# Building a custom training container
1. [Part 1: Packaging and Uploading your Algorithm for use with Amazon SageMaker](#Part-1:-Packaging-and-Uploading-your-Algorithm-for-use-with-Amazon-SageMaker)
    1. [An overview of Docker](#An-overview-of-Docker)
    1. [How Amazon SageMaker runs your Docker container](#How-Amazon-SageMaker-runs-your-Docker-container)
      1. [Running your container during training](#Running-your-container-during-training)
        1. [The input](#The-input)
        1. [The output](#The-output)
      1. [Running your container during hosting](#Running-your-container-during-hosting)
    1. [The parts of the sample container](#The-parts-of-the-sample-container)
    1. [The Dockerfile](#The-Dockerfile)
1. [Part 2: Building and registering the container](#Part-2:-Building-and-registering-the-container)
1. [Part 3: Use the container for training in Amazon SageMaker](#Part-3:-Use-the-container-for-training-in-Amazon-SageMaker)
  1. [Set up the environment](#Set-up-the-environment)
  1. [Training on SageMaker](#Training-on-SageMaker) 

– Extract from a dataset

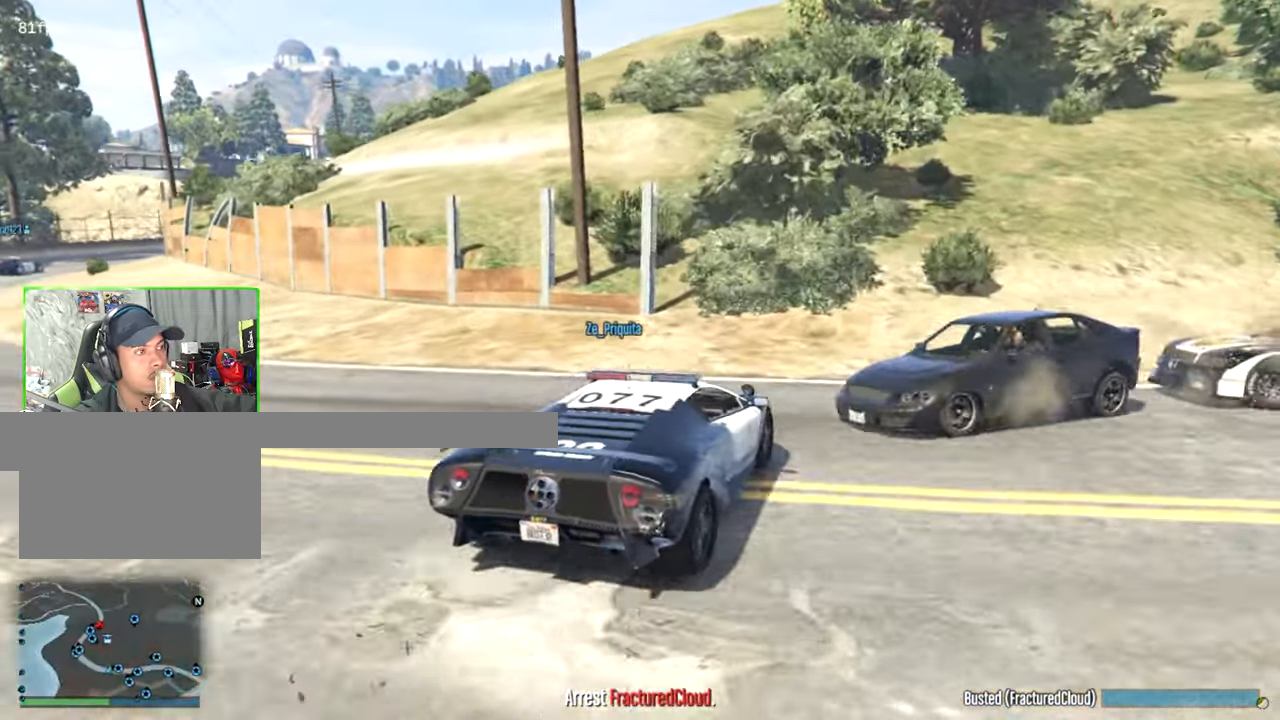
{"keys": ["d"], "mouse": [], "events": [[67, "a", "down"], [200, "a", "up"], [250, "d", "down"]]}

## Part 1: Packaging your algorithm for use with Amazon SageMaker

### An overview of Docker

If you're familiar with Docker already, you can skip ahead to the next section.

For many data scientists, Docker containers are a new technology. But they are not difficult and can significantly simplify the deployment of your software packages. 

Docker provides a simple way to package arbitrary code into an _image_ that is totally self-contained. Once you have an image, you can use Docker to run a _container_ based on that image. Running a container is just like running a program on the machine except that the container creates a fully self-contained environment for the program to run. Containers are isolated from each other and from the host environment, so the way your program is set up is the way it runs, no matter where you run it.

Docker is more powerful than environment managers like conda or virtualenv because (a) it is completely language independent and (b) it comprises your whole operating environment, including startup commands, and environment variable.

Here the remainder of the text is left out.